Always includes `postgres`; `redis`, `vault`, and `opa` are
included when the respective client / env-var is configured.
additionalProperties:
$ref: '#/components/schemas/ServiceHealthResult'
example:
postgres:
status: healthy
latencyMs: 12
redis:
status: healthy
latencyMs: 3
vault:
status: degraded
latencyMs: 1240
opa:
status: healthy
latencyMs: 8
ErrorResponse:
type: object
description: Standard error response envelope.
required:
- code
- message
properties:
code:
type: string
example: "INTERNAL_SERVER_ERROR"
message:
type: string
example: "An unexpected error occurred. Please try again later."
details:
type: object
additionalProperties: true
paths:
/health:
get:
operationId: getHealth
tags:
- Health
summary: Quick liveness check
description: |
Returns `200 OK` when PostgreSQL and Redis are reachable.
Returns `503 Service Unavailable` when either dependency is disconnected.
This endpoint is **unauthenticated** — no Bearer token is required.

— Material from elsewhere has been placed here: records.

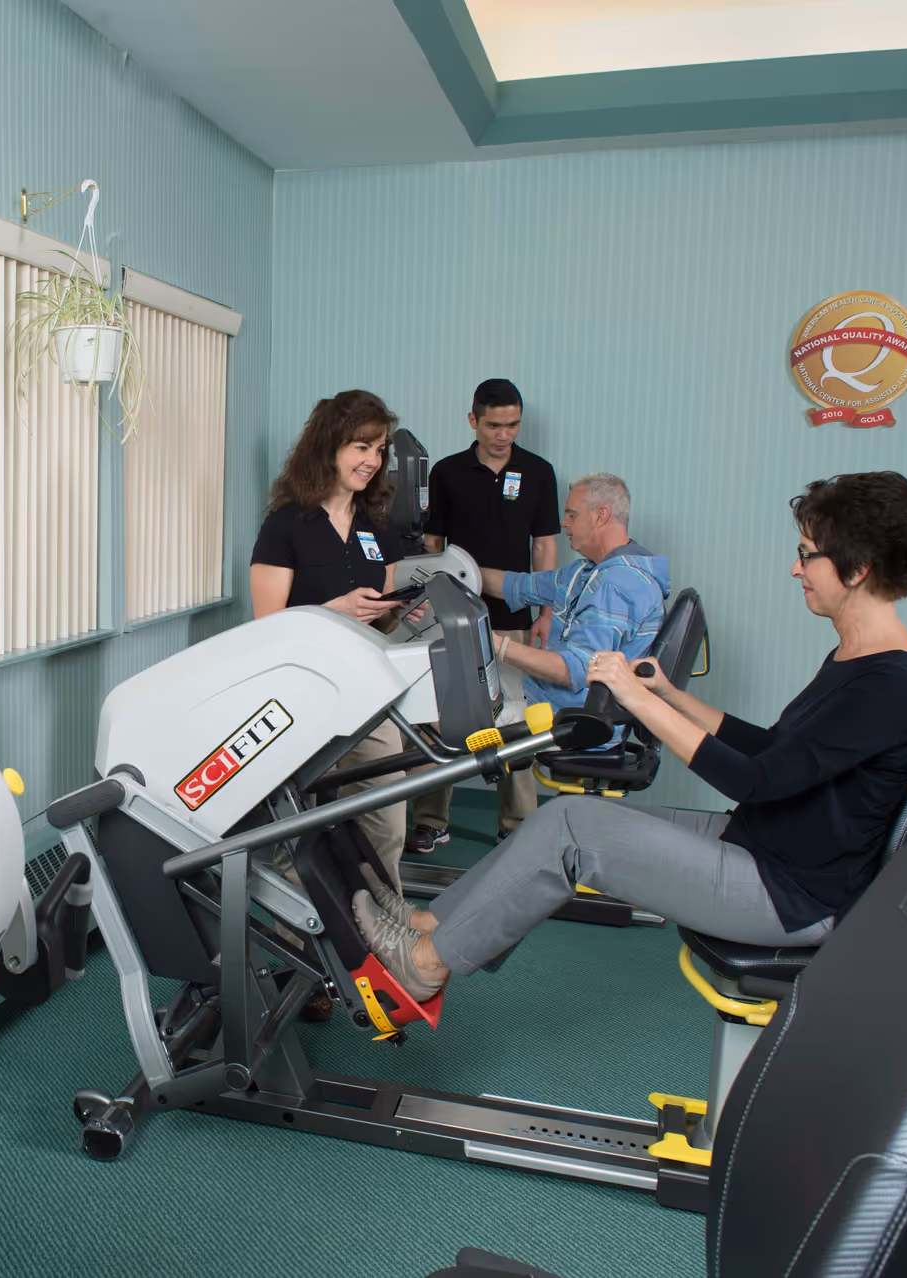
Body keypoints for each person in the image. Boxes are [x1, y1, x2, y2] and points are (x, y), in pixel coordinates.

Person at [354, 472, 907, 1002]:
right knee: (561, 819)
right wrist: (667, 693)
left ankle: (426, 965)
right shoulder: (860, 658)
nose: (796, 568)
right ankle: (432, 926)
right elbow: (773, 748)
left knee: (572, 829)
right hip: (765, 845)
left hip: (789, 895)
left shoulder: (888, 686)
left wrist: (635, 702)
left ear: (858, 569)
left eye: (807, 555)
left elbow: (755, 780)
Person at [252, 391, 423, 1018]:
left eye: (380, 450)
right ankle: (306, 966)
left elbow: (387, 607)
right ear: (329, 446)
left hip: (368, 694)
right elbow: (266, 623)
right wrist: (334, 610)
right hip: (301, 701)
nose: (374, 460)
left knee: (384, 824)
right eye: (362, 447)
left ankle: (389, 949)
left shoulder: (378, 527)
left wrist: (403, 609)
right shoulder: (287, 523)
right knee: (302, 839)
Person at [413, 379, 560, 850]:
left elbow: (544, 545)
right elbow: (431, 546)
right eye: (494, 425)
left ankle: (517, 825)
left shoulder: (538, 472)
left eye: (513, 425)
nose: (504, 434)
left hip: (514, 614)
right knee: (443, 714)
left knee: (516, 716)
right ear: (473, 420)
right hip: (452, 615)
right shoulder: (447, 473)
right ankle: (431, 819)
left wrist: (546, 610)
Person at [475, 473, 668, 721]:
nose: (563, 523)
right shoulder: (587, 571)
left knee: (447, 731)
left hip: (568, 725)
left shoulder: (617, 585)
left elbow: (574, 670)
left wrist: (494, 644)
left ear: (601, 517)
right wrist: (461, 572)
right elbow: (519, 585)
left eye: (572, 514)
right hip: (542, 703)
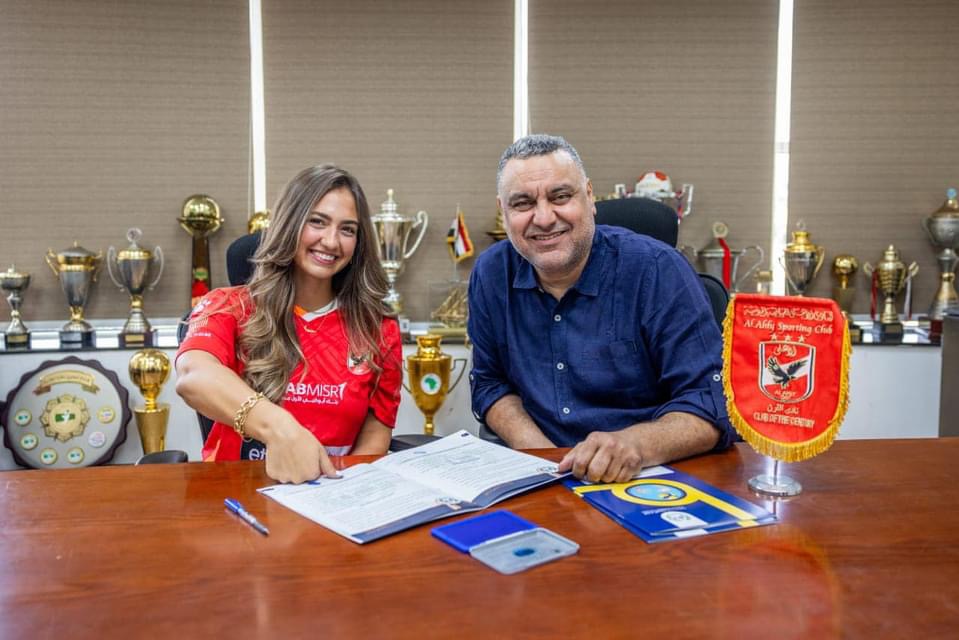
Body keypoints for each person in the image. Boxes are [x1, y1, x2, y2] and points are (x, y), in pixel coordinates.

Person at [468, 134, 733, 484]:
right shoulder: (491, 274)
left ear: (590, 196)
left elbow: (711, 402)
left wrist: (636, 444)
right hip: (540, 477)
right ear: (503, 212)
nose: (544, 218)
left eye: (560, 197)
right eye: (522, 203)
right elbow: (490, 383)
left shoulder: (659, 270)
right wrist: (545, 458)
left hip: (646, 478)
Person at [175, 164, 402, 483]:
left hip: (332, 493)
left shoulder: (377, 327)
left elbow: (377, 427)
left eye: (347, 229)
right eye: (317, 222)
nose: (331, 241)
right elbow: (193, 376)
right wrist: (280, 429)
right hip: (237, 492)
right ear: (290, 224)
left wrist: (347, 486)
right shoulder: (229, 305)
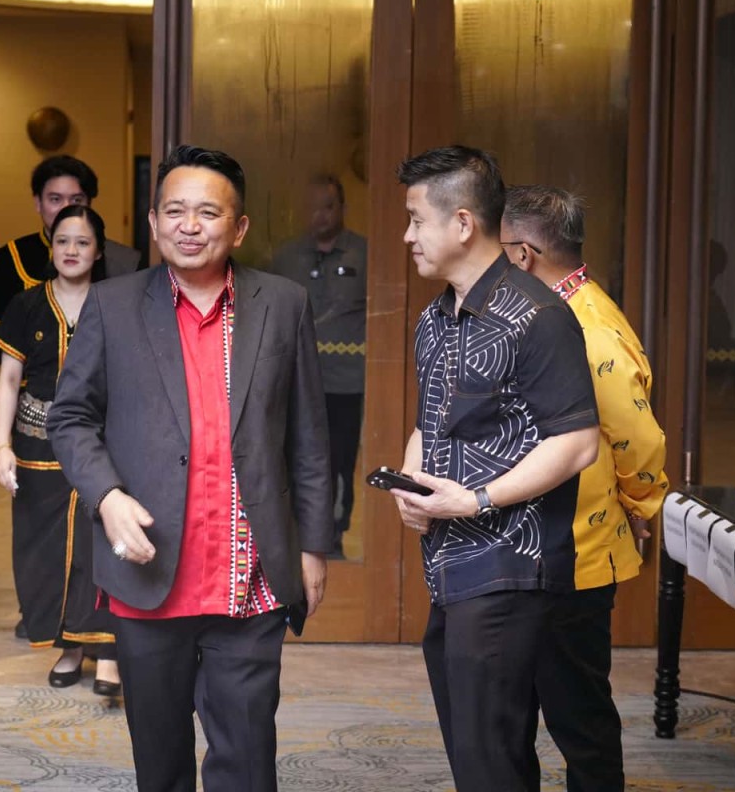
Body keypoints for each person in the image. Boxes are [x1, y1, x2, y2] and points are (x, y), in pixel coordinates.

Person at [47, 144, 332, 792]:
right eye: (174, 211)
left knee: (248, 762)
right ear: (153, 223)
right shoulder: (113, 305)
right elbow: (71, 419)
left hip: (249, 577)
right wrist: (107, 496)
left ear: (240, 227)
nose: (190, 226)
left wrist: (314, 547)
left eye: (208, 212)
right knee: (161, 763)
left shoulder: (283, 303)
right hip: (149, 573)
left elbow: (310, 439)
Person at [390, 146, 600, 791]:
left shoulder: (539, 316)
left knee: (490, 752)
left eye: (416, 220)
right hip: (450, 563)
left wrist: (477, 499)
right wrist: (411, 481)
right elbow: (431, 419)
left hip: (510, 566)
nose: (407, 236)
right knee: (474, 745)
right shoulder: (436, 317)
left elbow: (577, 442)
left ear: (462, 223)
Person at [502, 184, 669, 792]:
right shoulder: (560, 309)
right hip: (539, 545)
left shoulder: (587, 326)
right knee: (518, 708)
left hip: (576, 550)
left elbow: (638, 438)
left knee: (579, 715)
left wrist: (643, 503)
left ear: (523, 255)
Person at [0, 205, 120, 695]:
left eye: (83, 242)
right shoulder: (26, 305)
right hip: (36, 448)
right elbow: (9, 380)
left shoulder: (115, 304)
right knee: (43, 554)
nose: (71, 250)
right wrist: (1, 446)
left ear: (99, 251)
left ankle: (106, 651)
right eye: (63, 240)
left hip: (97, 448)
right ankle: (68, 648)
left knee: (97, 548)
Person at [271, 174, 367, 556]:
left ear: (342, 208)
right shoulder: (286, 258)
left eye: (328, 206)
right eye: (312, 208)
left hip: (346, 382)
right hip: (294, 382)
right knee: (294, 457)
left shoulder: (365, 253)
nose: (320, 215)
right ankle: (295, 533)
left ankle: (334, 536)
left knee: (340, 460)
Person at [0, 155, 144, 364]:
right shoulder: (12, 256)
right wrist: (31, 370)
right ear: (38, 203)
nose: (66, 208)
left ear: (89, 204)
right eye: (55, 199)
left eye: (76, 200)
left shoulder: (123, 262)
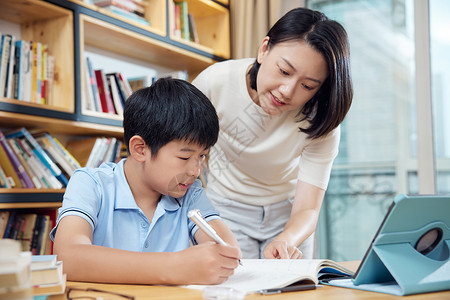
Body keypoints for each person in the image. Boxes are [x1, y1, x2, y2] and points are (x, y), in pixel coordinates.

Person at [192, 7, 353, 260]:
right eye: (284, 71)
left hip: (288, 218)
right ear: (264, 50)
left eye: (308, 85)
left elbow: (308, 209)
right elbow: (183, 155)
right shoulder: (215, 82)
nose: (288, 91)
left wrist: (286, 240)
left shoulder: (321, 120)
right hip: (224, 209)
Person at [50, 78, 241, 285]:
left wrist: (222, 256)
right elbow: (68, 258)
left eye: (202, 156)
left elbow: (227, 251)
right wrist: (174, 267)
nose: (196, 171)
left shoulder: (190, 194)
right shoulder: (90, 184)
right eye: (184, 158)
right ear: (140, 149)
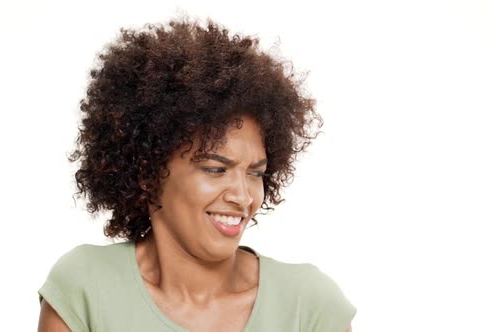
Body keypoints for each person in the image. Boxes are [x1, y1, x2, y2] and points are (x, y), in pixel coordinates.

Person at [38, 18, 356, 332]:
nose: (243, 196)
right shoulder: (85, 290)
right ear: (148, 172)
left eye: (256, 174)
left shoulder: (309, 305)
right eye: (216, 170)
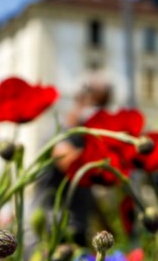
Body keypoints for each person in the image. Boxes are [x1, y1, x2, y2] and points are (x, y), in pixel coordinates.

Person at [32, 78, 113, 246]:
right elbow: (68, 161)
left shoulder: (85, 139)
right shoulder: (60, 131)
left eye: (104, 106)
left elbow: (86, 188)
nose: (100, 112)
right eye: (97, 104)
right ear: (82, 99)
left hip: (78, 229)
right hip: (50, 230)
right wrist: (113, 155)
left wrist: (106, 225)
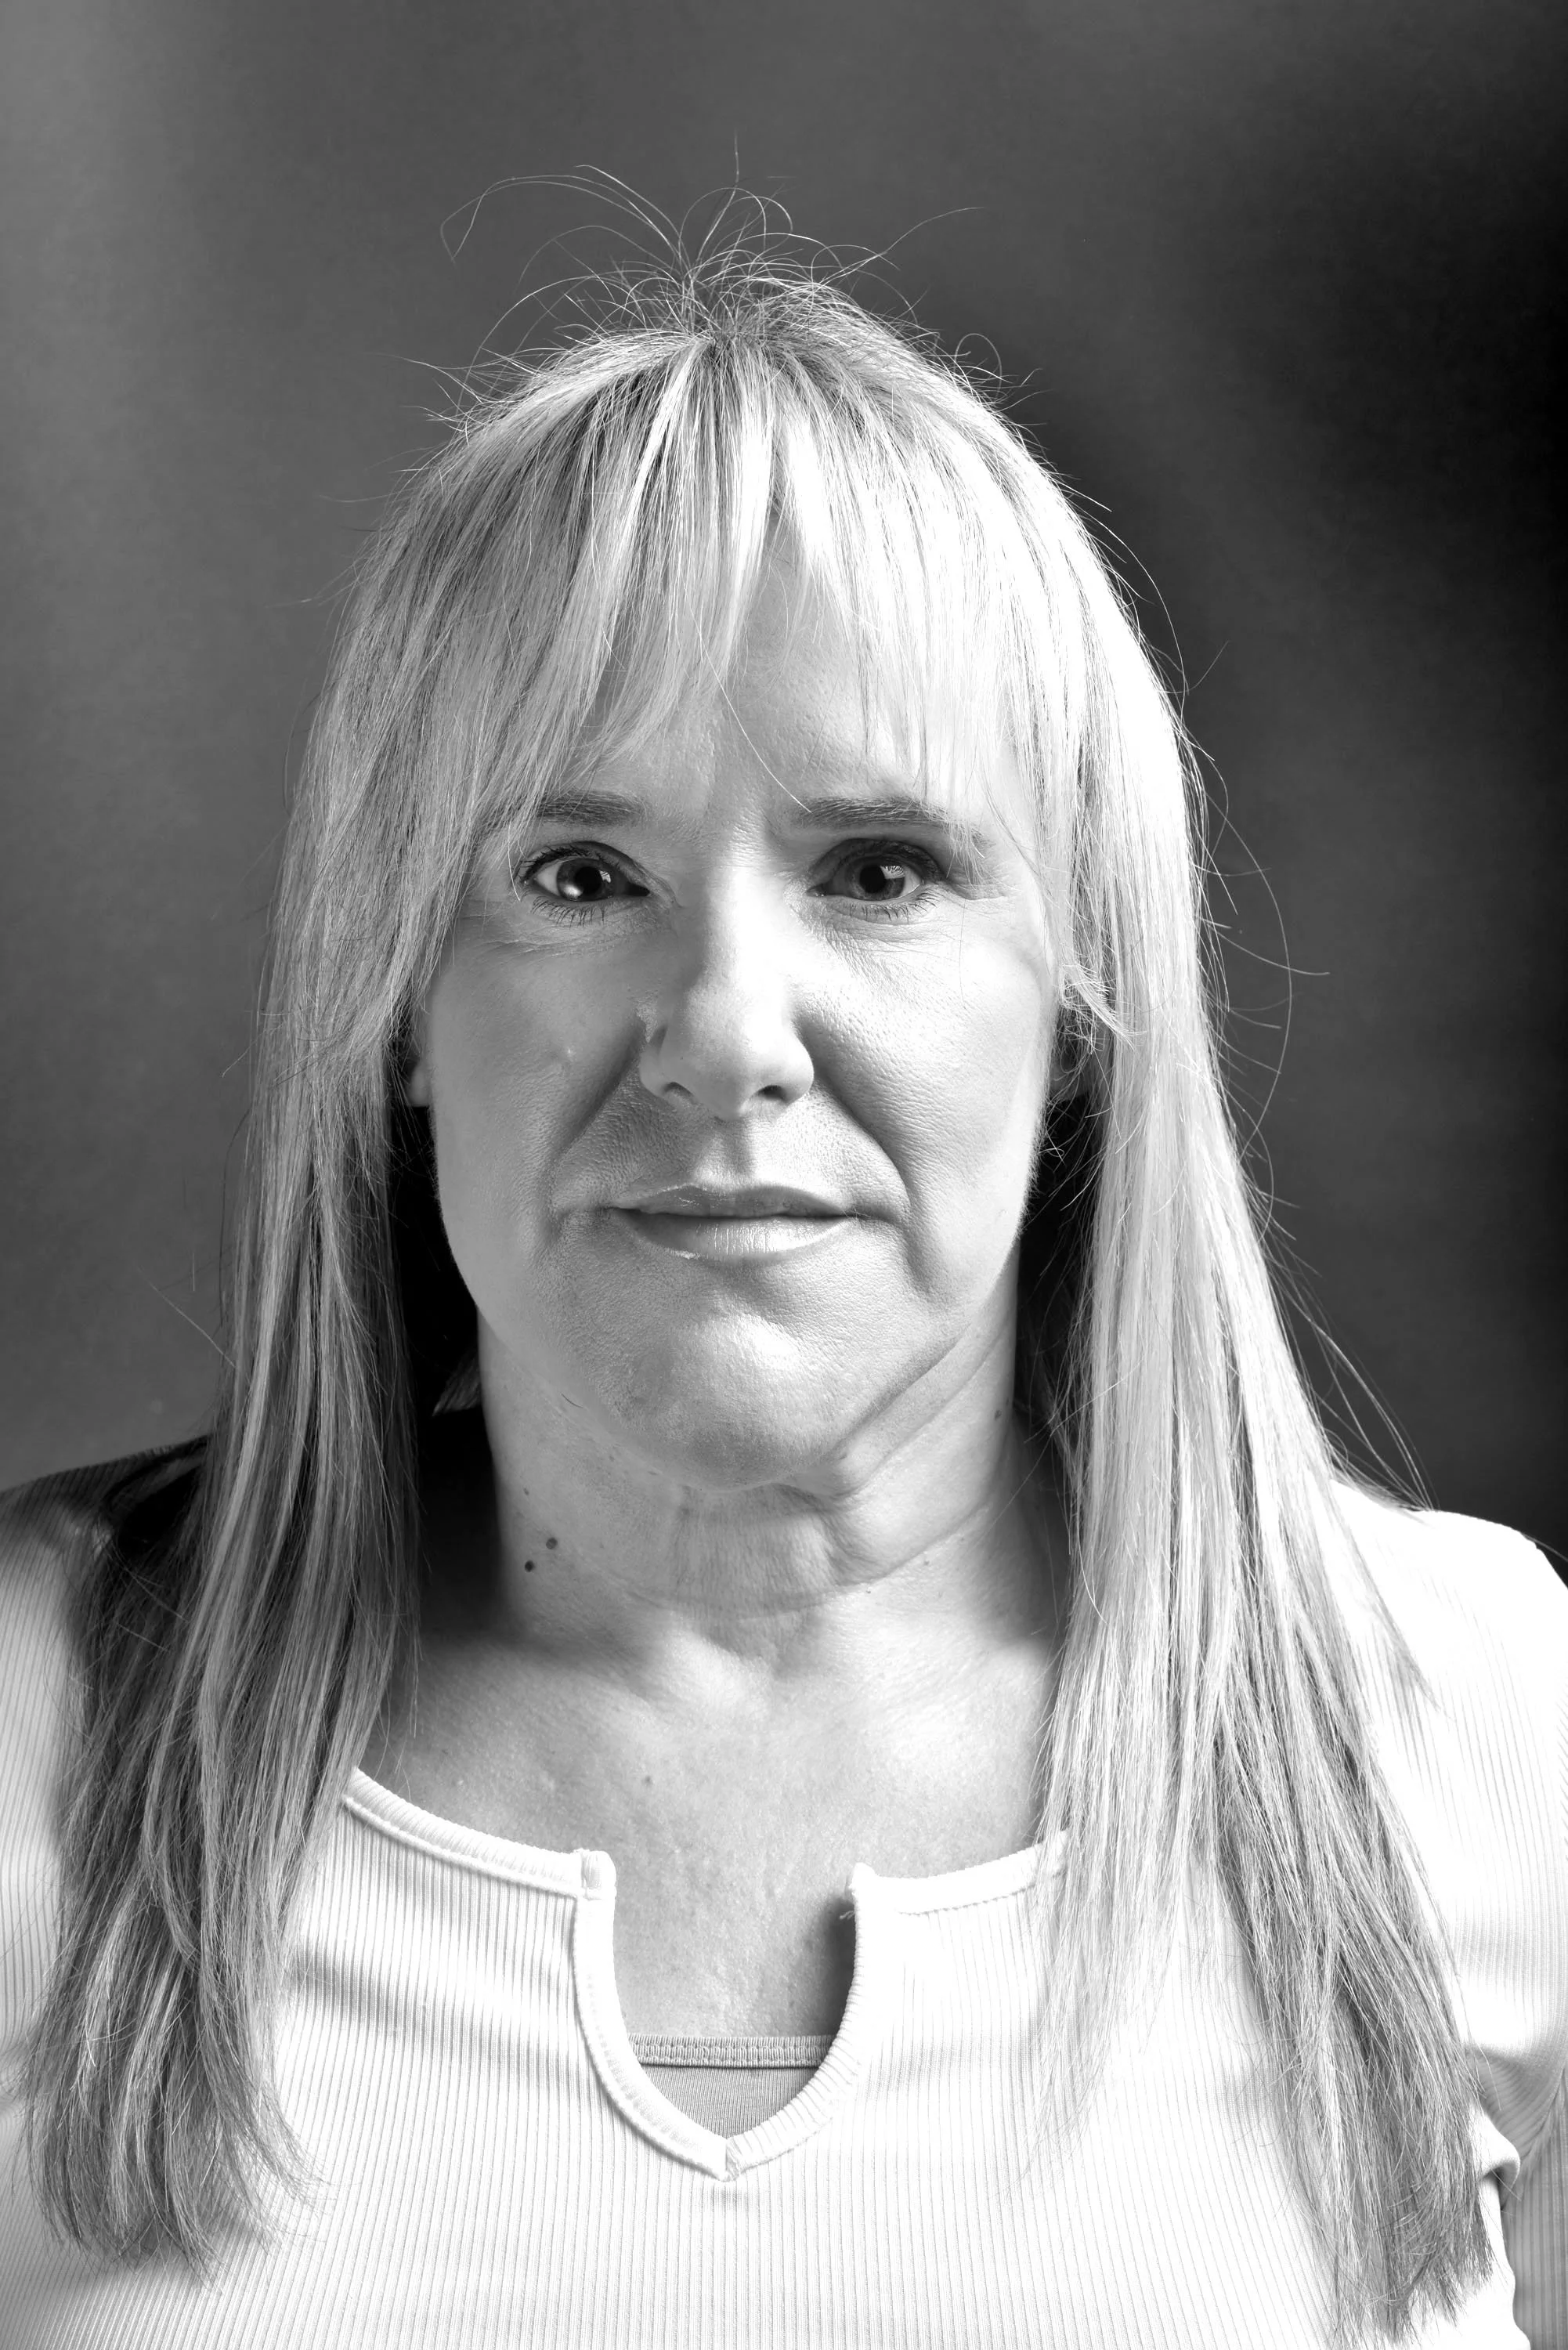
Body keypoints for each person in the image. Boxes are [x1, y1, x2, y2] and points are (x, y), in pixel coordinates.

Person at [1, 222, 1564, 2350]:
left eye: (880, 871)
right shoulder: (38, 1719)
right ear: (397, 1006)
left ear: (1083, 1010)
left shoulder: (1477, 1722)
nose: (729, 1031)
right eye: (579, 877)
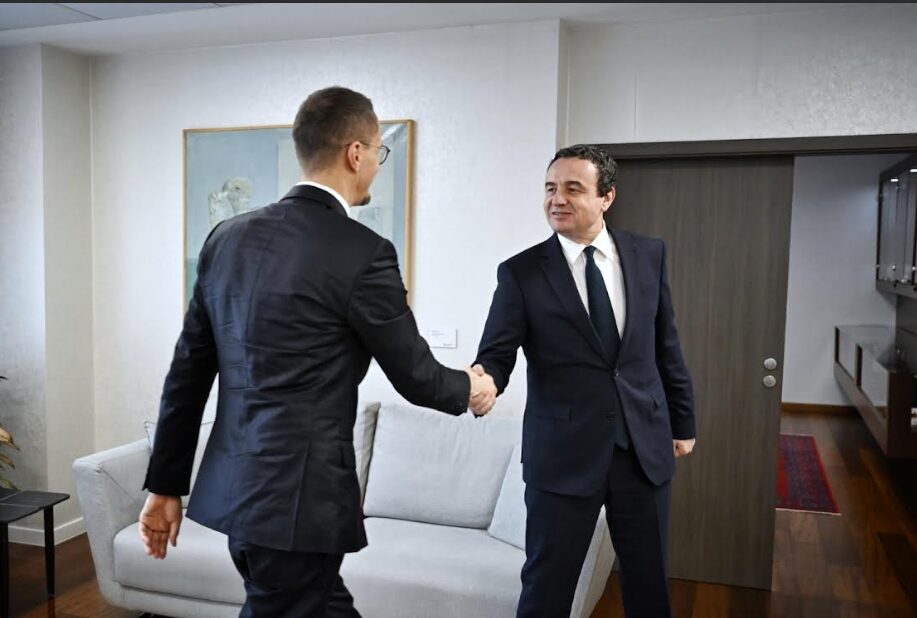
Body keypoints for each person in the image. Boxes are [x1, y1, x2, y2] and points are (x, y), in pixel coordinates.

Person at [138, 86, 497, 617]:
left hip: (239, 495)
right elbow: (417, 375)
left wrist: (164, 486)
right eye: (378, 152)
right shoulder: (364, 252)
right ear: (356, 153)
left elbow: (186, 375)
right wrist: (473, 386)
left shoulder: (225, 239)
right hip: (299, 505)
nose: (376, 165)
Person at [473, 144, 695, 617]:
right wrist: (485, 380)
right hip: (562, 457)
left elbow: (665, 346)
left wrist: (683, 421)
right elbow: (496, 352)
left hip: (642, 449)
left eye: (573, 189)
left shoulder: (648, 255)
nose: (557, 199)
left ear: (606, 197)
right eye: (550, 188)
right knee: (546, 590)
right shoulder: (521, 273)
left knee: (649, 585)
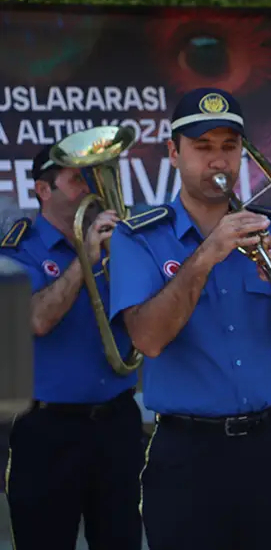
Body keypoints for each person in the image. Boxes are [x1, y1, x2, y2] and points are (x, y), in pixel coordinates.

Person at [107, 87, 271, 550]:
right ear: (173, 154)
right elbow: (148, 340)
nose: (218, 162)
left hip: (270, 446)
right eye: (202, 148)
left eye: (228, 147)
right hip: (187, 453)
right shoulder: (139, 236)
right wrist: (207, 254)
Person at [1, 144, 144, 550]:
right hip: (46, 431)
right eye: (78, 179)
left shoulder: (122, 240)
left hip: (117, 422)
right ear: (44, 190)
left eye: (95, 177)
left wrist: (128, 256)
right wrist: (86, 257)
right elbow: (36, 320)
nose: (91, 188)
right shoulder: (18, 247)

Designed for load-balancer health checks and uptime monitors.
security: []
responses:
'200':
description: All services are connected and the application is healthy.
content:
application/json:
schema:
$ref: '#/components/schemas/HealthResponse'
example:
status: ok
version: "1.0.0"
uptime: 3724
services:
postgres: connected
redis: connected
'503':
description: One or more services are disconnected. The application is degraded.
content:
application/json:
schema:
$ref: '#/components/schemas/HealthResponse'
example:
status: degraded
version: "1.0.0"
uptime: 3724
services:
postgres: connected
redis: disconnected
'500':
description: Unexpected server error during health probe.
content:
application/json:
schema:
$ref: '#/components/schemas/ErrorResponse'
example:
code: INTERNAL_SERVER_ERROR
message: "An unexpected error occurred. Please try again later."
/health/detailed:
get:
operationId: getHealthDetailed
tags:
- Health
summary: Detailed dependency health with latency
description: |
Probes each configured dependency (PostgreSQL, Redis, Vault, OPA) with a
3000 ms timeout and reports per-service status and latency.
**HTTP status codes:**
- `200` — all probed services are `healthy`
- `207` — at least one service is `degraded` but none are `unreachable`
- `503` — at least one service is `unreachable`
This endpoint is **unauthenticated**.
Vault and OPA entries are omitted when not configured via environment variables.
security: []
responses:
'200':
description: All probed services are healthy (latency < 1000 ms).
content:
application/json:
schema:
$ref: '#/components/schemas/DetailedHealthResponse'
example:
status: healthy
version: "1.0.0"
uptime: 3724
services:
postgres:
status: healthy
latencyMs: 12
redis:
status: healthy
latencyMs: 3
'207':
description: At least one service is degraded (latency > 1000 ms) but none are unreachable.
content:
application/json:
schema:
$ref: '#/components/schemas/DetailedHealthResponse'
example:
status: degraded
version: "1.0.0"
uptime: 3724
services:
postgres:
status: healthy
latencyMs: 14
redis:
status: degraded
latencyMs: 1350
'503':
description: At least one service is unreachable (timed out or connection refused).
content:
application/json:
schema:
$ref: '#/components/schemas/DetailedHealthResponse'
example:
status: unreachable
version: "1.0.0"
uptime: 3724
services:
postgres:
status: unreachable
latencyMs: 3000
redis:
status: healthy
latencyMs: 4
'500':
description: Unexpected server error during health probe.
content:
application/json:
schema:
$ref: '#/components/schemas/ErrorResponse'
example:
code: INTERNAL_SERVER_ERROR
message: "An unexpected error occurred. Please try again later."